* **What to produce**
Setting aside any pictures, reproduce the data exactly.

* **Working data**
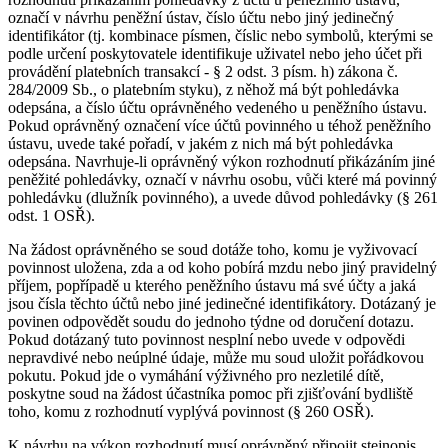
označí v návrhu peněžní ústav, číslo účtu nebo jiný jedinečný
identifikátor (tj. kombinace písmen, číslic nebo symbolů, kterými se
podle určení poskytovatele identifikuje uživatel nebo jeho účet při
provádění platebních transakcí - § 2 odst. 3 písm. h) zákona č.
284/2009 Sb., o platebním styku), z něhož má být pohledávka
odepsána, a číslo účtu oprávněného vedeného u peněžního ústavu.
Pokud oprávněný označení více účtů povinného u téhož peněžního
ústavu, uvede také pořadí, v jakém z nich má být pohledávka
odepsána. Navrhuje-li oprávněný výkon rozhodnutí přikázáním jiné
peněžité pohledávky, označí v návrhu osobu, vůči které má povinný
pohledávku (dlužník povinného), a uvede důvod pohledávky (§ 261
odst. 1 OSŘ).
Na žádost oprávněného se soud dotáže toho, komu je vyživovací
povinnost uložena, zda a od koho pobírá mzdu nebo jiný pravidelný
příjem, popřípadě u kterého peněžního ústavu má své účty a jaká
jsou čísla těchto účtů nebo jiné jedinečné identifikátory. Dotázaný je
povinen odpovědět soudu do jednoho týdne od doručení dotazu.
Pokud dotázaný tuto povinnost nesplní nebo uvede v odpovědi
nepravdivé nebo neúplné údaje, může mu soud uložit pořádkovou
pokutu. Pokud jde o vymáhání výživného pro nezletilé dítě,
poskytne soud na žádost účastníka pomoc při zjišťování bydliště
toho, komu z rozhodnutí vyplývá povinnost (§ 260 OSŘ).
K návrhu na výkon rozhodnutí musí oprávněný připojit stejnopis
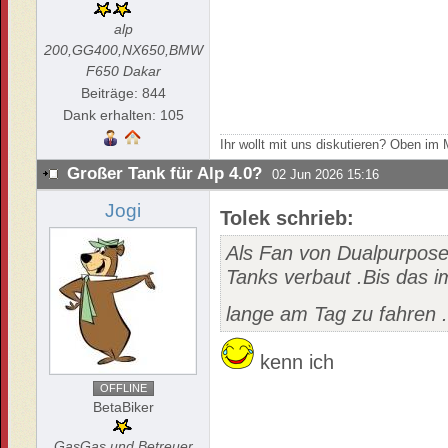
alp
200,GG400,NX650,BMW
F650 Dakar
Beiträge: 844
Dank erhalten: 105
Ihr wollt mit uns diskutieren? Oben i
Großer Tank für Alp 4.0?
02 Jun 2026 15:16
Jogi
Tolek schrieb:
Als Fan von Dualpurpose
Tanks verbaut .Bis das i
lange am Tag zu fahren 
kenn ich
OFFLINE
BetaBiker
GasGas und Betreuer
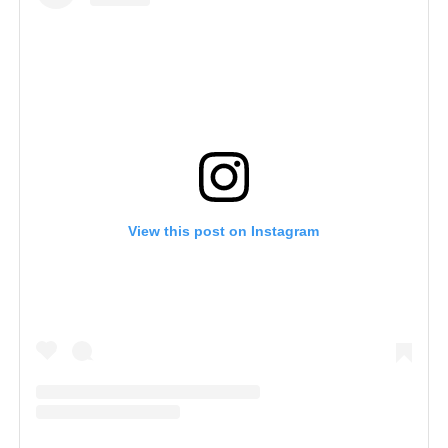
View this post on Instagram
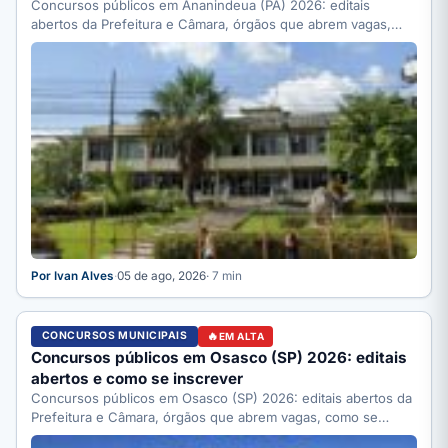
Concursos públicos em Ananindeua (PA) 2026: editais
abertos da Prefeitura e Câmara, órgãos que abrem vagas,
como se…
Por Ivan Alves
·
05 de ago, 2026
· 7 min
CONCURSOS MUNICIPAIS
EM ALTA
Concursos públicos em Osasco (SP) 2026: editais
abertos e como se inscrever
Concursos públicos em Osasco (SP) 2026: editais abertos da
Prefeitura e Câmara, órgãos que abrem vagas, como se…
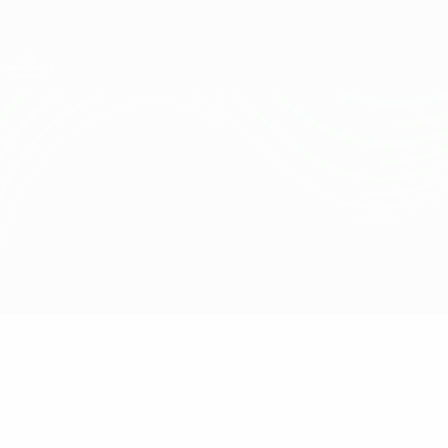
Direkt
zum
Hauptinhalt
UEFA Conference League
Erhalten
Live-Ergebnisse &amp; Statistiken
UEFA Conference League
Vitória SC vs Hajduk Split
Überblick
Updates
Infos zum Spiel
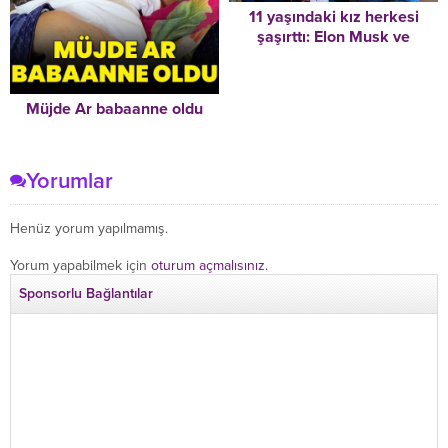
11 yaşındaki kız herkesi
şaşırttı: Elon Musk ve
Einstein’dan zeki çıktı
Müjde Ar babaanne oldu
Yorumlar
Henüz yorum yapılmamış.
Yorum yapabilmek için
oturum açmalısınız
.
Sponsorlu Bağlantılar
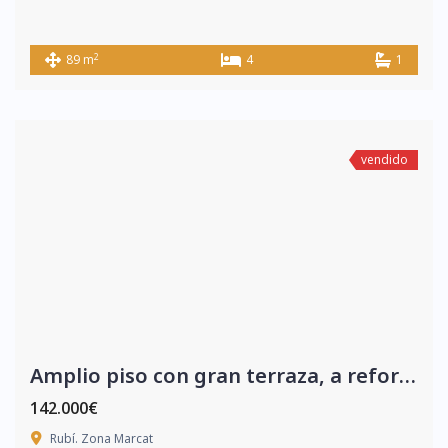
2
89 m
4
1
vendido
Amplio piso con gran terraza, a reformar.
142.000€
Rubí. Zona Marcat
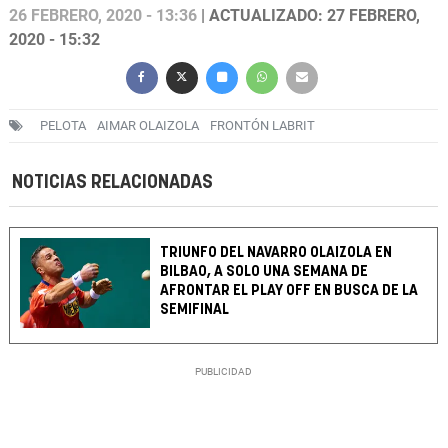
26 FEBRERO, 2020 - 13:36
| ACTUALIZADO: 27 FEBRERO,
2020 - 15:32
PELOTA
AIMAR OLAIZOLA
FRONTÓN LABRIT
NOTICIAS RELACIONADAS
TRIUNFO DEL NAVARRO OLAIZOLA EN
BILBAO, A SOLO UNA SEMANA DE
AFRONTAR EL PLAY OFF EN BUSCA DE LA
SEMIFINAL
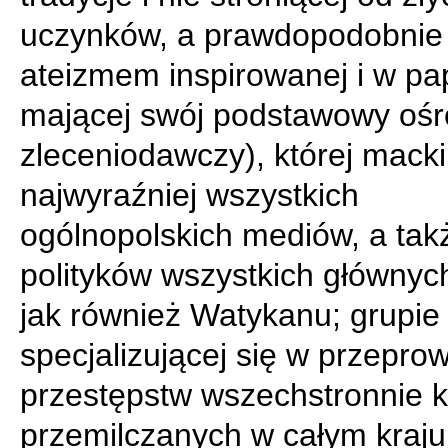
uczynków, a prawdopodobnie
ateizmem inspirowanej i w pa
mającej swój podstawowy oś
zleceniodawczy), której macki
najwyraźniej wszystkich
ogólnopolskich mediów, a tak
polityków wszystkich głównych 
jak również Watykanu; grupie
specjalizującej się w przepro
przestępstw wszechstronnie k
przemilczanych w całym kraju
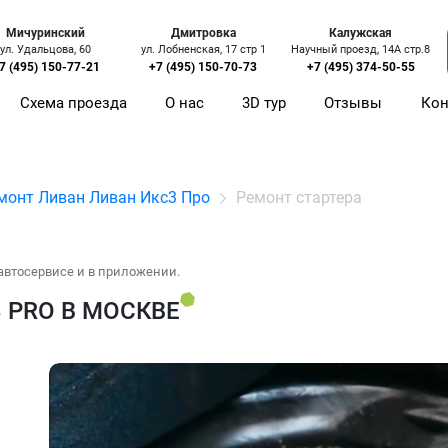
Мичуринский
Дмитровка
Калужская
ул. Удальцова, 60
ул. Лобненская, 17 стр 1
Научный проезд, 14А стр.8
7 (495) 150-77-21
+7 (495) 150-70-73
+7 (495) 374-50-55
Схема проезда
О нас
3D тур
Отзывы
Кон
монт Ливан Ливан Икс3 Про
Ремонт стартера
автосервисе и в приложении.
3 PRO В МОСКВЕ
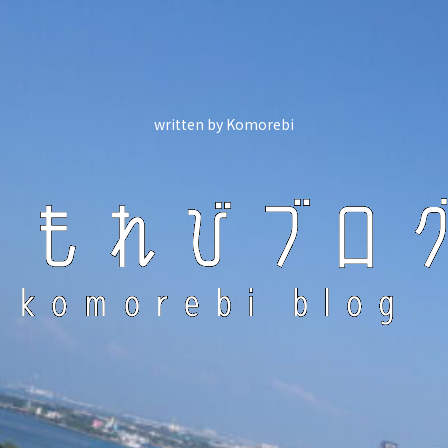
written by Komorebi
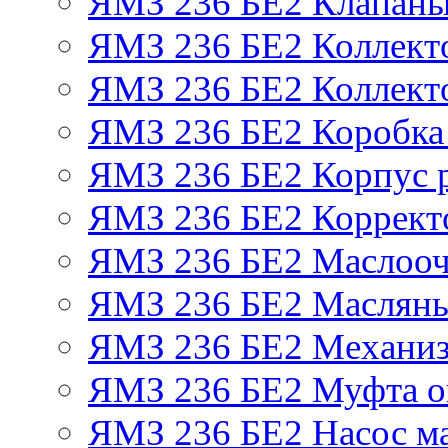
ЯМЗ 236 БЕ2 Клапаны 
ЯМЗ 236 БЕ2 Коллект
ЯМЗ 236 БЕ2 Коллект
ЯМЗ 236 БЕ2 Коробка
ЯМЗ 236 БЕ2 Корпус р
ЯМЗ 236 БЕ2 Корректо
ЯМЗ 236 БЕ2 Маслооч
ЯМЗ 236 БЕ2 Масляны
ЯМЗ 236 БЕ2 Механиз
ЯМЗ 236 БЕ2 Муфта о
ЯМЗ 236 БЕ2 Насос м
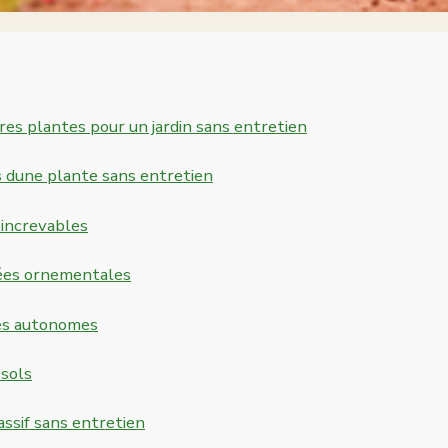
res plantes pour un jardin sans entretien
s dune plante sans entretien
 increvables
ées ornementales
es autonomes
-sols
ssif sans entretien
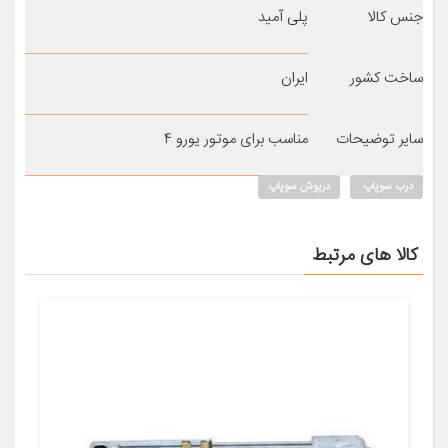
جنس کالا
پلی آمید
ساخت کشور
ایران
سایر توضیحات
مناسب برای موتور یورو ۴
درب سوپاپ
درپوش سوپاپ
کالا های مرتبط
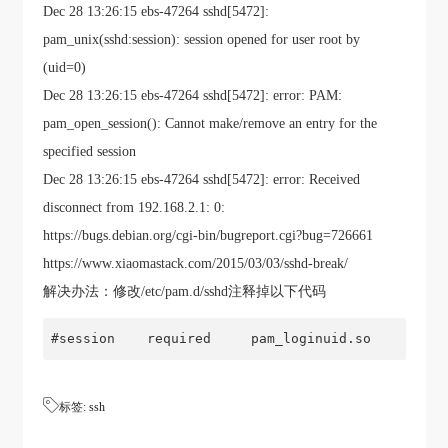
Dec 28 13:26:15 ebs-47264 sshd[5472]:
pam_unix(sshd:session): session opened for user root by
(uid=0)
Dec 28 13:26:15 ebs-47264 sshd[5472]: error: PAM:
pam_open_session(): Cannot make/remove an entry for the
specified session
Dec 28 13:26:15 ebs-47264 sshd[5472]: error: Received
disconnect from 192.168.2.1: 0:
https://bugs.debian.org/cgi-bin/bugreport.cgi?bug=726661
https://www.xiaomastack.com/2015/03/03/sshd-break/
解决办法：修改/etc/pam.d/sshd注释掉以下代码

标签:
ssh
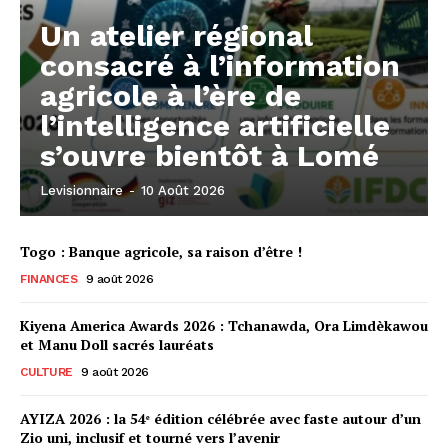
Un atelier régional
consacré à l’information
agricole à l’ère de
l’intelligence artificielle
s’ouvre bientôt à Lomé
Levisionnaire
-
10 Août 2026
Togo : Banque agricole, sa raison d’être !
FINANCES
9 août 2026
Kiyena America Awards 2026 : Tchanawda, Ora Limdèkawou
et Manu Doll sacrés lauréats
CULTURE
9 août 2026
AYIZA 2026 : la 54ᵉ édition célébrée avec faste autour d’un
Zio uni, inclusif et tourné vers l’avenir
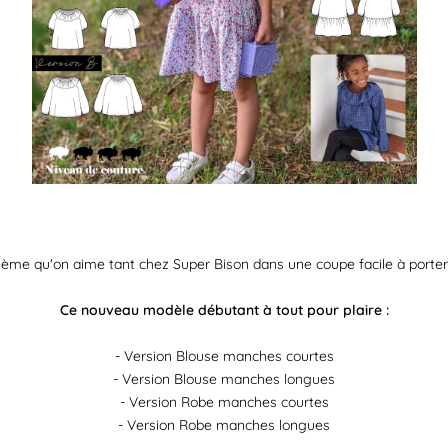
hème qu'on aime tant chez Super Bison dans une coupe facile à porter, 
Ce nouveau modèle débutant à tout pour plaire :
- Version Blouse manches courtes
- Version Blouse manches longues
- Version Robe manches courtes
- Version Robe manches longues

* **Your solution**
označí v návrhu peněžní ústav, číslo účtu nebo jiný jedinečný
identifikátor (tj. kombinace písmen, číslic nebo symbolů, kterými se
podle určení poskytovatele identifikuje uživatel nebo jeho účet při
provádění platebních transakcí - § 2 odst. 3 písm. h) zákona č.
284/2009 Sb., o platebním styku), z něhož má být pohledávka
odepsána, a číslo účtu oprávněného vedeného u peněžního ústavu.
Pokud oprávněný označení více účtů povinného u téhož peněžního
ústavu, uvede také pořadí, v jakém z nich má být pohledávka
odepsána. Navrhuje-li oprávněný výkon rozhodnutí přikázáním jiné
peněžité pohledávky, označí v návrhu osobu, vůči které má povinný
pohledávku (dlužník povinného), a uvede důvod pohledávky (§ 261
odst. 1 OSŘ).
Na žádost oprávněného se soud dotáže toho, komu je vyživovací
povinnost uložena, zda a od koho pobírá mzdu nebo jiný pravidelný
příjem, popřípadě u kterého peněžního ústavu má své účty a jaká
jsou čísla těchto účtů nebo jiné jedinečné identifikátory. Dotázaný je
povinen odpovědět soudu do jednoho týdne od doručení dotazu.
Pokud dotázaný tuto povinnost nesplní nebo uvede v odpovědi
nepravdivé nebo neúplné údaje, může mu soud uložit pořádkovou
pokutu. Pokud jde o vymáhání výživného pro nezletilé dítě,
poskytne soud na žádost účastníka pomoc při zjišťování bydliště
toho, komu z rozhodnutí vyplývá povinnost (§ 260 OSŘ).
K návrhu na výkon rozhodnutí musí oprávněný připojit stejnopis
alp
200,GG400,NX650,BMW
F650 Dakar
Beiträge: 844
Dank erhalten: 105
Ihr wollt mit uns diskutieren? Oben i
Großer Tank für Alp 4.0?
02 Jun 2026 15:16
Jogi
Tolek schrieb:
Als Fan von Dualpurpose
Tanks verbaut .Bis das i
lange am Tag zu fahren 
kenn ich
OFFLINE
BetaBiker
GasGas und Betreuer
View this post on Instagram
Concursos públicos em Ananindeua (PA) 2026: editais
abertos da Prefeitura e Câmara, órgãos que abrem vagas,
como se…
Por Ivan Alves
·
05 de ago, 2026
· 7 min
CONCURSOS MUNICIPAIS
EM ALTA
Concursos públicos em Osasco (SP) 2026: editais
abertos e como se inscrever
Concursos públicos em Osasco (SP) 2026: editais abertos da
Prefeitura e Câmara, órgãos que abrem vagas, como se…
Direkt
zum
Hauptinhalt
UEFA Conference League
Erhalten
Live-Ergebnisse &amp; Statistiken
UEFA Conference League
Vitória SC vs Hajduk Split
Überblick
Updates
Infos zum Spiel
11 yaşındaki kız herkesi
şaşırttı: Elon Musk ve
Einstein’dan zeki çıktı
Müjde Ar babaanne oldu
Yorumlar
Henüz yorum yapılmamış.
Yorum yapabilmek için
oturum açmalısınız
.
Sponsorlu Bağlantılar
2
89 m
4
1
vendido
Amplio piso con gran terraza, a reformar.
142.000€
Rubí. Zona Marcat
26 FEBRERO, 2020 - 13:36
| ACTUALIZADO: 27 FEBRERO,
2020 - 15:32
PELOTA
AIMAR OLAIZOLA
FRONTÓN LABRIT
NOTICIAS RELACIONADAS
TRIUNFO DEL NAVARRO OLAIZOLA EN
BILBAO, A SOLO UNA SEMANA DE
AFRONTAR EL PLAY OFF EN BUSCA DE LA
SEMIFINAL
uczynków, a prawdopodobnie
ateizmem inspirowanej i w pa
mającej swój podstawowy oś
zleceniodawczy), której macki
najwyraźniej wszystkich
ogólnopolskich mediów, a tak
polityków wszystkich głównych 
jak również Watykanu; grupie
specjalizującej się w przepro
przestępstw wszechstronnie k
przemilczanych w całym kraju
Мичуринский
Дмитровка
Калужская
ул. Удальцова, 60
ул. Лобненская, 17 стр 1
Научный проезд, 14А стр.8
7 (495) 150-77-21
+7 (495) 150-70-73
+7 (495) 374-50-55
Схема проезда
О нас
3D тур
Отзывы
Кон
монт Ливан Ливан Икс3 Про
Ремонт стартера
автосервисе и в приложении.
3 PRO В МОСКВЕ
written by Komorebi
ЯМЗ 236 БЕ2 Клапаны 
ЯМЗ 236 БЕ2 Коллект
ЯМЗ 236 БЕ2 Коллект
ЯМЗ 236 БЕ2 Коробка
ЯМЗ 236 БЕ2 Корпус р
ЯМЗ 236 БЕ2 Корректо
ЯМЗ 236 БЕ2 Маслооч
ЯМЗ 236 БЕ2 Масляны
ЯМЗ 236 БЕ2 Механиз
ЯМЗ 236 БЕ2 Муфта о
ЯМЗ 236 БЕ2 Насос м
res plantes pour un jardin sans entretien
s dune plante sans entretien
 increvables
ées ornementales
es autonomes
-sols
ssif sans entretien
جنس کالا
پلی آمید
ساخت کشور
ایران
سایر توضیحات
مناسب برای موتور یورو ۴
درب سوپاپ
درپوش سوپاپ
کالا های مرتبط
Dec 28 13:26:15 ebs-47264 sshd[5472]:
pam_unix(sshd:session): session opened for user root by
(uid=0)
Dec 28 13:26:15 ebs-47264 sshd[5472]: error: PAM:
pam_open_session(): Cannot make/remove an entry for the
specified session
Dec 28 13:26:15 ebs-47264 sshd[5472]: error: Received
disconnect from 192.168.2.1: 0:
https://bugs.debian.org/cgi-bin/bugreport.cgi?bug=726661
https://www.xiaomastack.com/2015/03/03/sshd-break/
解决办法：修改/etc/pam.d/sshd注释掉以下代码

标签:
ssh
Un atelier régional
consacré à l’information
agricole à l’ère de
l’intelligence artificielle
s’ouvre bientôt à Lomé
Levisionnaire
-
10 Août 2026
Togo : Banque agricole, sa raison d’être !
FINANCES
9 août 2026
Kiyena America Awards 2026 : Tchanawda, Ora Limdèkawou
et Manu Doll sacrés lauréats
CULTURE
9 août 2026
AYIZA 2026 : la 54ᵉ édition célébrée avec faste autour d’un
Zio uni, inclusif et tourné vers l’avenir
hème qu'on aime tant chez Super Bison dans une coupe facile à porter, 
Ce nouveau modèle débutant à tout pour plaire :
- Version Blouse manches courtes
- Version Blouse manches longues
- Version Robe manches courtes
- Version Robe manches longues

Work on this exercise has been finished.